Dear All,
Okay so here is my story.
I was diagnosed as asthmatic as a young child (long family history of asthma, plus several bronchitis infections in first 2 years) and was on inhalers up until I was 19 when I stopped using them with advice from my GP as I was symptom free. I have remained pretty much symptom free for the last 10 years (occasionally borrowed mum's reliever if things got a little tight and it always helped).
At Christmas 2015 I got that horrible flu-like virus which knocked me for six. After two months of struggling with a cough and wheeze I went to the docs who said it was infection and asthma. I had antibiotics and started on my inhalers again.
Since that time I've struggled and had episodes of severe coughing which left me gasping for breathe. I agreed to go back to the doctors and he said I had gone from a stage 0 symptom free asthmatic to a stage 5 severe asthmatic in four months. He wanted me to go to hospital but I asked if I could be treated at home I would prefer it. He reluctantly agreed but with strict instructions for me to go to hospital if I worsened at all.

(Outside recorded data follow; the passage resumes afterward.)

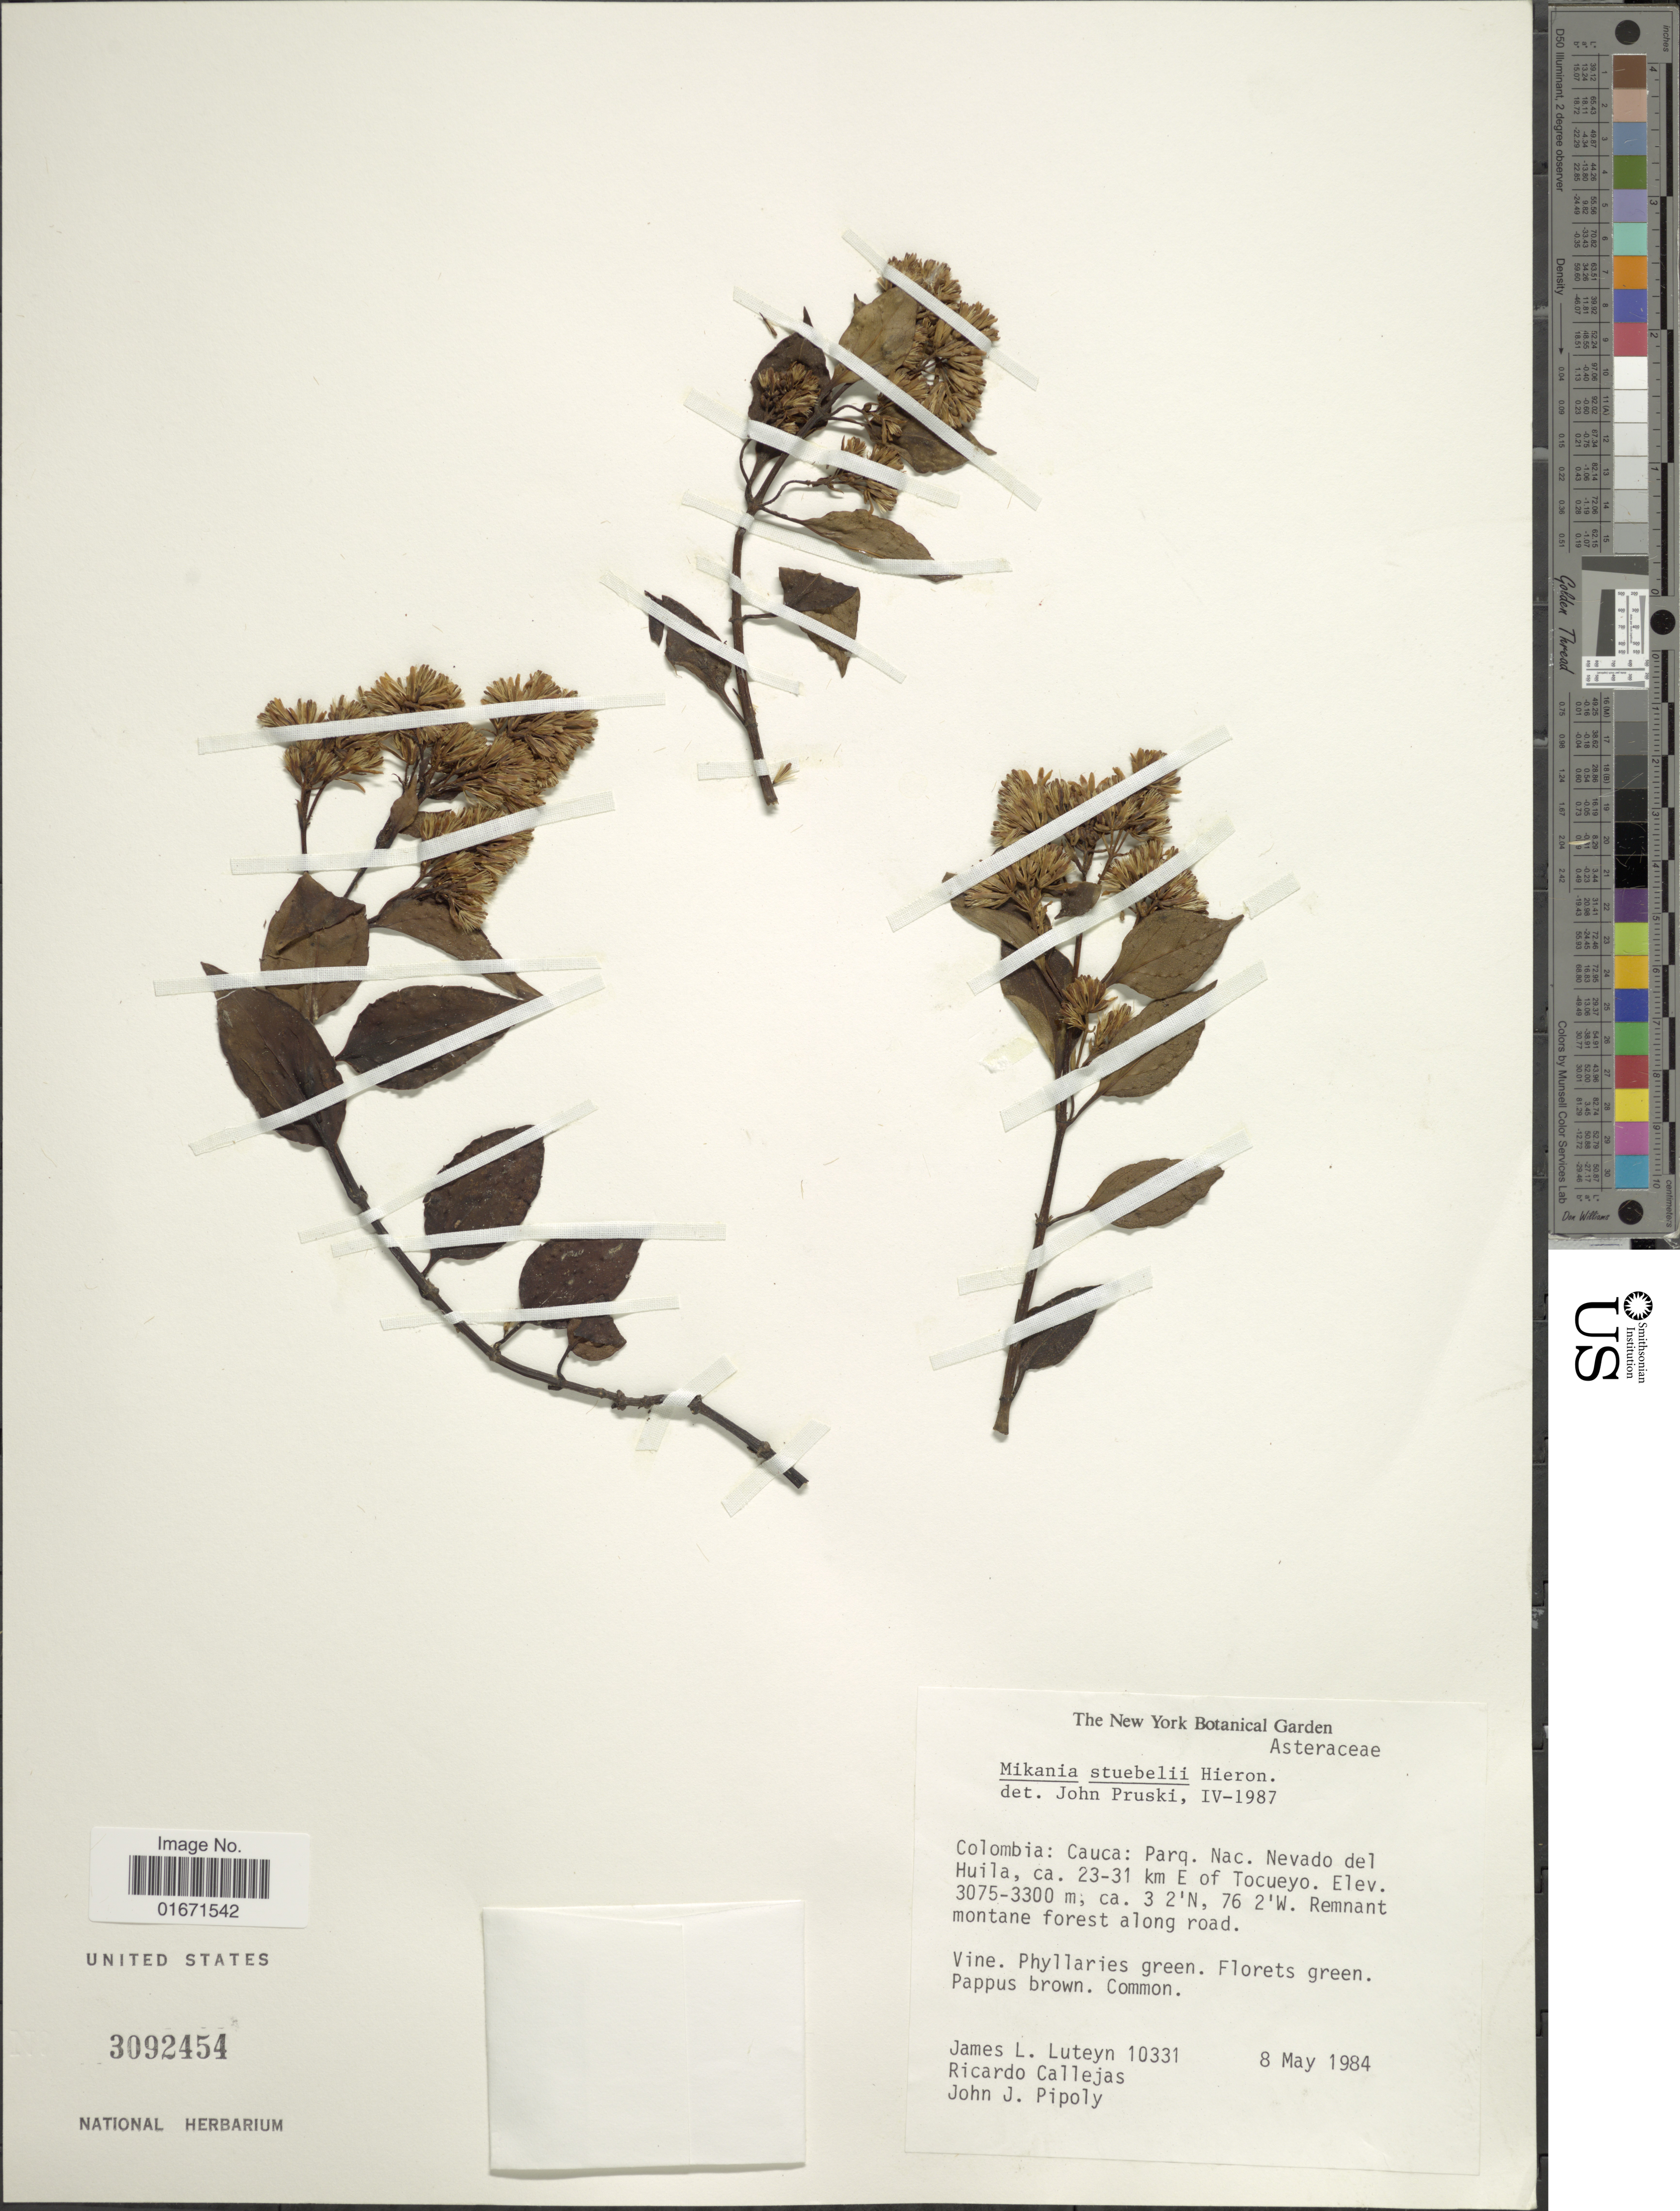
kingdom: Plantae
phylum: Tracheophyta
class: Magnoliopsida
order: Asterales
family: Asteraceae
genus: Mikania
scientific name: Mikania stuebelii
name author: Hieron.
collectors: J. L. Luteyn, R. Callejas & J. J. Pipoly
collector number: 10331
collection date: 1984-05-08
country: Colombia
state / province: Cauca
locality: Colombia: Cauca: Parq. Nac. Nevado del Huila, ca. 23-31 km E of Tocueyo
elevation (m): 3075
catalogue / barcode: US 3092454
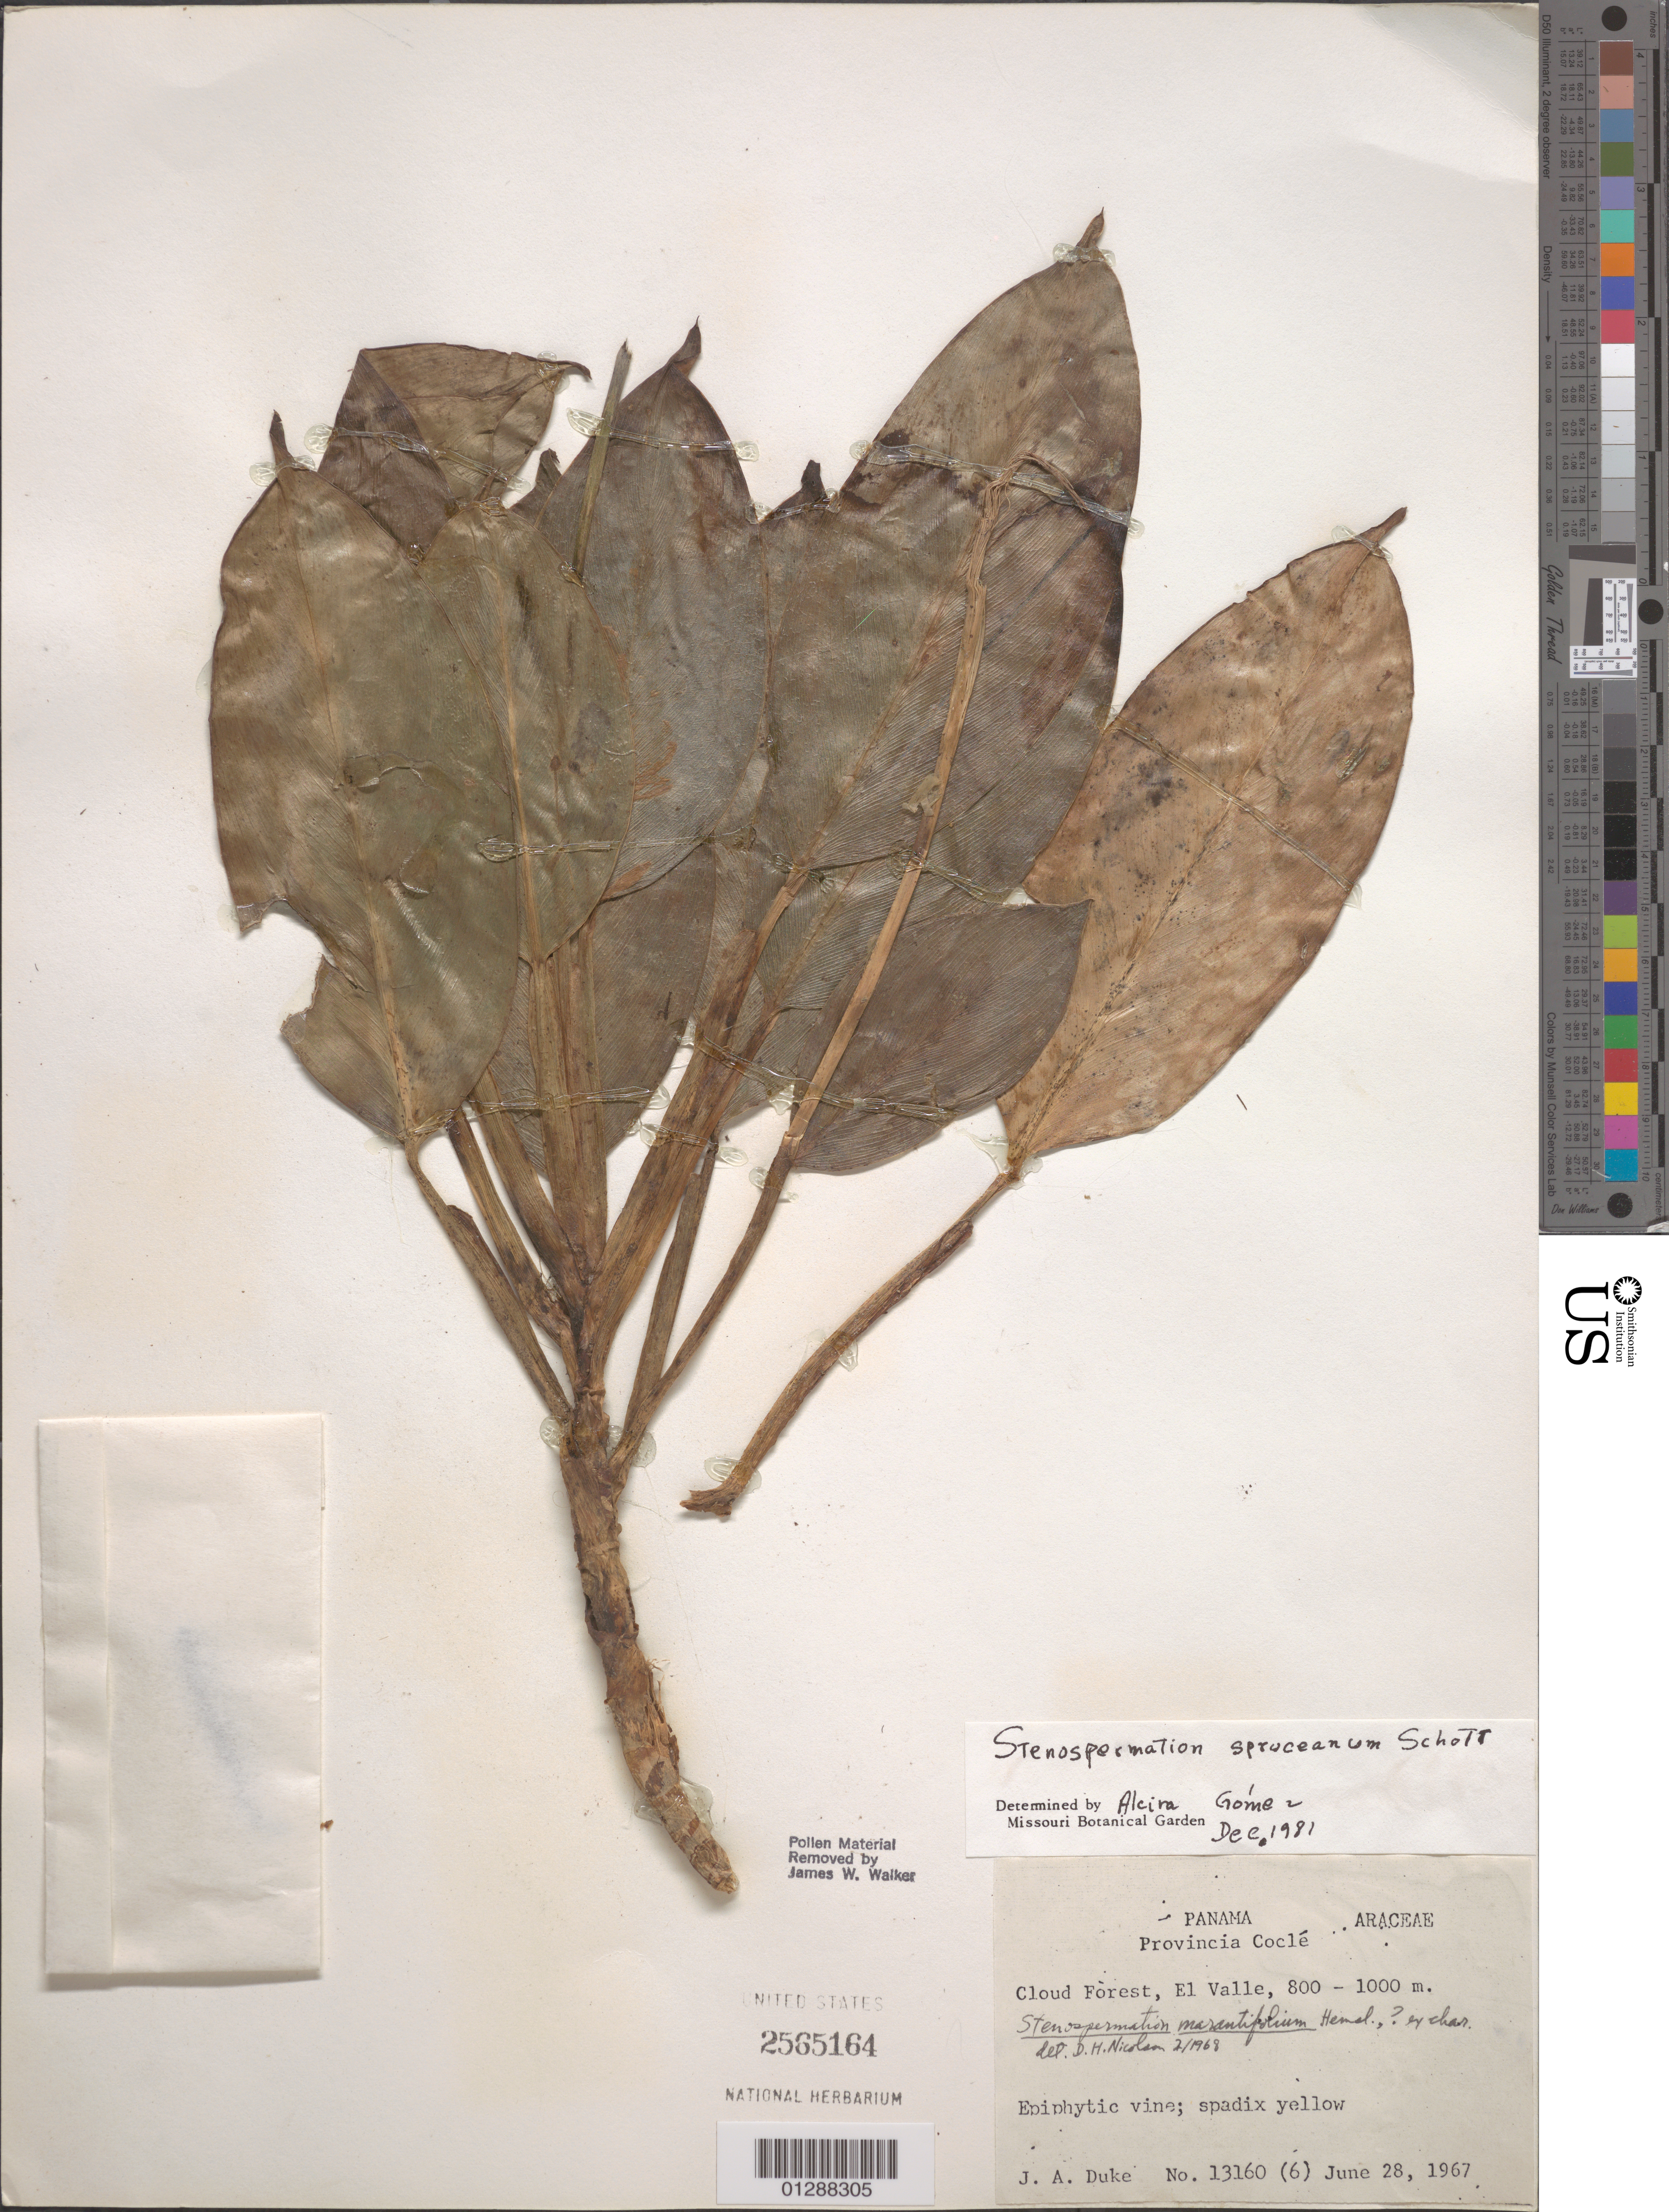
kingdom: Plantae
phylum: Tracheophyta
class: Liliopsida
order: Alismatales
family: Araceae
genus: Stenospermation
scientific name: Stenospermation spruceanum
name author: Schott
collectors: J. A. Duke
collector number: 13160 (6)?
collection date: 1967-06-28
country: Panama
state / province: Cocle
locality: Cloud Forest, El Valle.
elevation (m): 800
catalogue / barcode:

I ended up in hospital the following day and ended up staying in two nights. Fortunately I responded after a couple of hours of intense treatment and was allowed home after confirming my lungs were functioning at 75%, which the consultant was happy with.
I've been home a couple of weeks now and I'm still on high dose steriods, inhalers, etc. My peak flow varies from 300 too 400, (used to be 400 or above).
My problem is I feel like a fraud at the moment. When I was in hospital I can acknowledge I was very poorly and you could hear the wheeze etc see it all in my obs. However now I am home I still have chest tightness and shortness of breathe on doing any activity but no wheeze. My family keep saying they want me to go back to hospital but I don't want to be told there is nothing wrong / they can do and feel even more like a fraud and have wasted precious resources.
I'm due to see my doctor tomorrow for post-discharge check-up.
Does anyone else feel this way? What helps you get over these feelings?